The opioid epidemic in North America has, in part, been attributed to an increase in opiate use for non-cancer pain and the prescription of more potent molecules. In contrast, the United Kingdom appears unaffected by this crisis, possibly because of differences in primary care prescribing, or health system policies.
To determine if there are differences in opiate prescribing for new users in primary care in the United Kingdom, United States, and Canada.
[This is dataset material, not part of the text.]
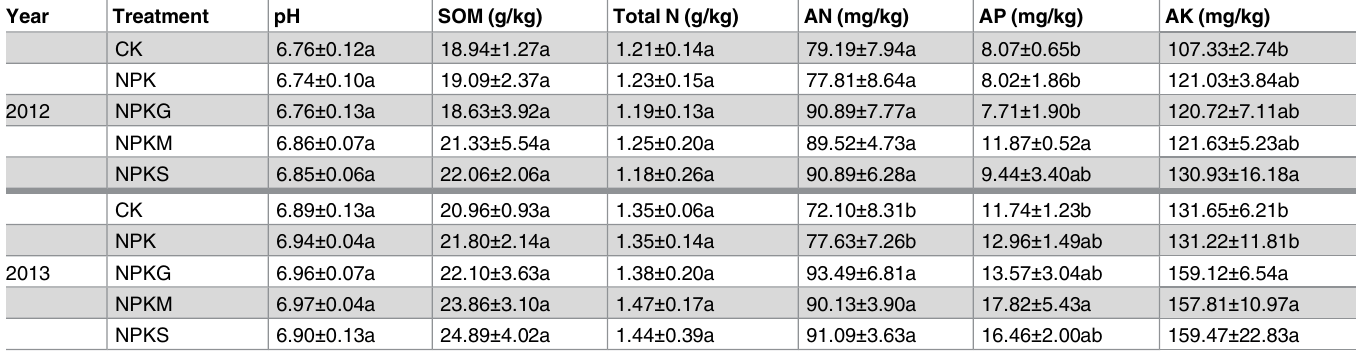
Data are means ± SE, n = 3. Different letters indicate significant differences between fertilizations at P < 0.05. Abbreviations: AK, available potassium; AN, availablenitrogen; AP, available phosphorus; SOM, soil organic matter; TN, total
Electronic health record data from Quebec, Canada (MOXXI), the United States (Partners Health Care, Boston MA), and the United Kingdom (CPRD random sample of 600,000) were used to identify new users of opiates (no prior prescription in 2 years), at least 18 years old between 2006-2016. Cancer patients were excluded after harmonizing equivalent READ and ICD9/10 codes. Generic drug names in each jurisdiction were mapped to the WHO ATC classification, and characterized using morphine milligram equivalents (MME).
Overall 655,877 new users were identified, of whom 78% of 58,286 (U.S.), 88% of 6,251 (Canada), and 96% of 600,000 (UK) were non-cancer patients. Mean age of new users was 49 (SD 16) in the US, 57 (SD 16) in Canada, and 52 (SD 19) in the UK. 57.6% (UK) to 67.3% (US) of new users were women. In the UK, 86.5% of patients were started on codeine (MME:0.15), compared to 43.9% in Canada and 8.5% in the U.S. In the U.S 65.0% were started on oxycodone (MME:1.5), and 10.9% on hydrocodone (MME:1). In Canada, tramadol (18.2%; MME: 0.1) followed by oxycodone (13.2%) were the next most commonly prescribed drugs.
Substantial differences in opioid prescribing practices for non-cancer pain were observed between the UK and Canadian and United States sites. The predilection to start patients on more potent opiates in North America may be a contributing cause to the opiate epidemic.